Storytelling: The Original Social Media
The educational power of storytelling through performance can address crucial areas of learning. From the shaman of Mesopotamia 7,000 years ago using chanted stories to communicate survival strategies to their tribes, to the masked chorus of Greek tragedies in 6th century B.C. who translated the complexities of the gods to eager Athenians, to the soul stirring Intore dance of Rwanda where Ignoma drums bring century old celebrations to us today—Storytelling remains at the heart of who we are, how we communicate, and what moves us forward. Storytelling through performance helps us to process huge events into tangible entities--the indescribable becomes understood and the overwhelming becomes manageable. Storytelling is the universal processing vocabulary of the human race.
The skillset used to create original stories is identical to those necessary for conflict resolution, community building and the exploration of identity. While current education trends may provide knowledge of how systems operate, they rarely provide tangible tools for students to navigate the complexities of their lives—the AFP story-building curriculum teaches tangible skills and enhanced vocabulary that will impact the lives of students, their families and communities. In short, instead of focusing on what they know, our methods focus on what students can do with what they know. This creative and collaborative process engages students in specific action steps that directly transfer to the their lives as they build their stories.

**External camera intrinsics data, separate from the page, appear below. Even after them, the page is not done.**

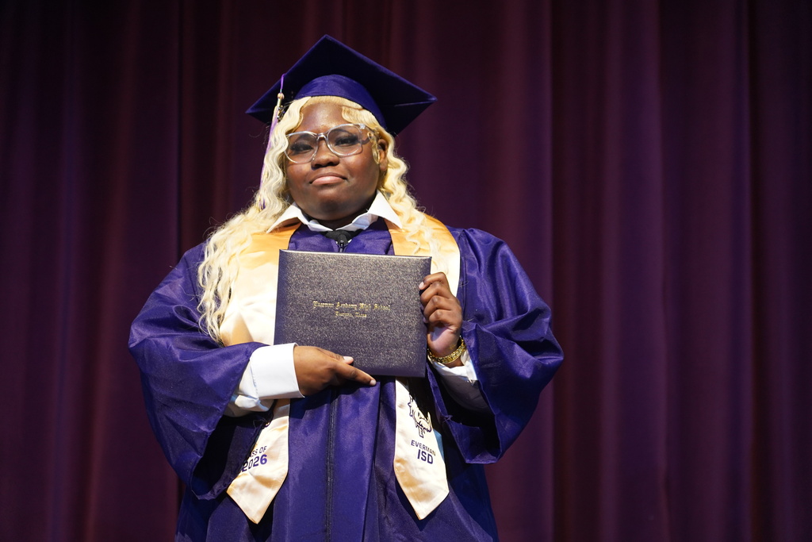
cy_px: 271
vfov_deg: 15.2
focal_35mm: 90
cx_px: 406
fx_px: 2030
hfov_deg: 22.6
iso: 3200
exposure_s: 1/160
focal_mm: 90
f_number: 4
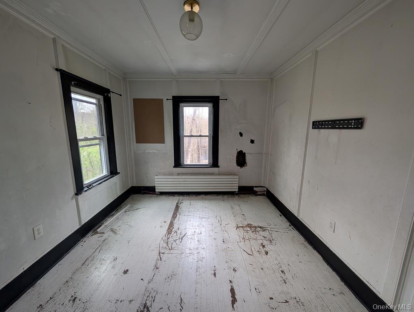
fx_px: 144
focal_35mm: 12
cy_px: 156
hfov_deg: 110.5
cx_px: 207
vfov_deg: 94.6
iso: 53
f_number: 1.7
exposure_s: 1/162
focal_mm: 2.02
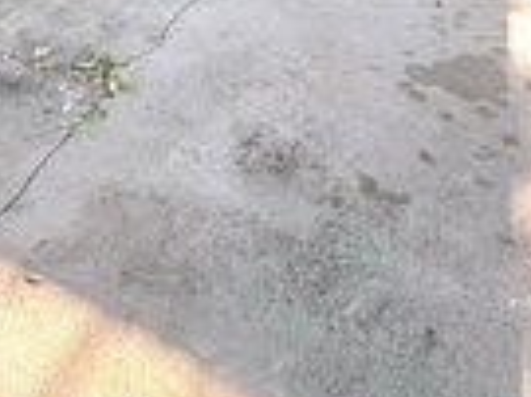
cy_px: -299
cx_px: 122
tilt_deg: -5.1
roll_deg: -0.9
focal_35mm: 53
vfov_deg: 20.4
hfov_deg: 35.3
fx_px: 812
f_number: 2.2
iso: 64
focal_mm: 2.22
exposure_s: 1/135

Global Engagement Institute, our partners in Rwanda, reflect on our work.
Research, compromise, collaboration, discipline, creativity, compassion, innovation and critical thinking are the core skills students develop. We would never ask students to build a house without a hammer; we should never ask students to build their stories without the tools of drama.
This curriculum is of particular relevance in our conflict-heavy global community and applicable to every subject and discipline. Whether a student is adapting to the emotional complexities of college life or navigating the daunting mountain of employment, they are in desperate need of an expanded tool set to process their conflicted worlds in healthy, productive ways. The impact of conflict and struggle is not relegated to particular social classes, geographic locations or specific school subjects—the affluent and poor, the western and non-western, the sciences and humanities are all slowed by our increasingly conflicted world. This forced consumption is entering the minds of our students without a processing vocabulary thus creating huge obstacles in their ability to learn, grow and contribute. As future generations are provided with tools and vocabulary for storytelling they are fueled to discover, define and share their identities. Multiple defined identities create strong families, communities and countries.

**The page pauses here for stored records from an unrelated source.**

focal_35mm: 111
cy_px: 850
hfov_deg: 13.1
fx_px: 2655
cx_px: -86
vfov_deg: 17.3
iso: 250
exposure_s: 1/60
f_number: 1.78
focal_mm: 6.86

As new generations transition from knowledge-based communities to self-reflective, action-based communities the conviction that every human being, no matter how submerged in conflict, is capable of looking critically at their world in a dialogical encounter with others, and that provided with the proper tools for such encounter they can gradually perceive their personal and social reality and deal critically with it. When oppressed individuals participate in this sort of educational experience they come to a new awareness of self, a new sense of dignity; they are stirred by new hope.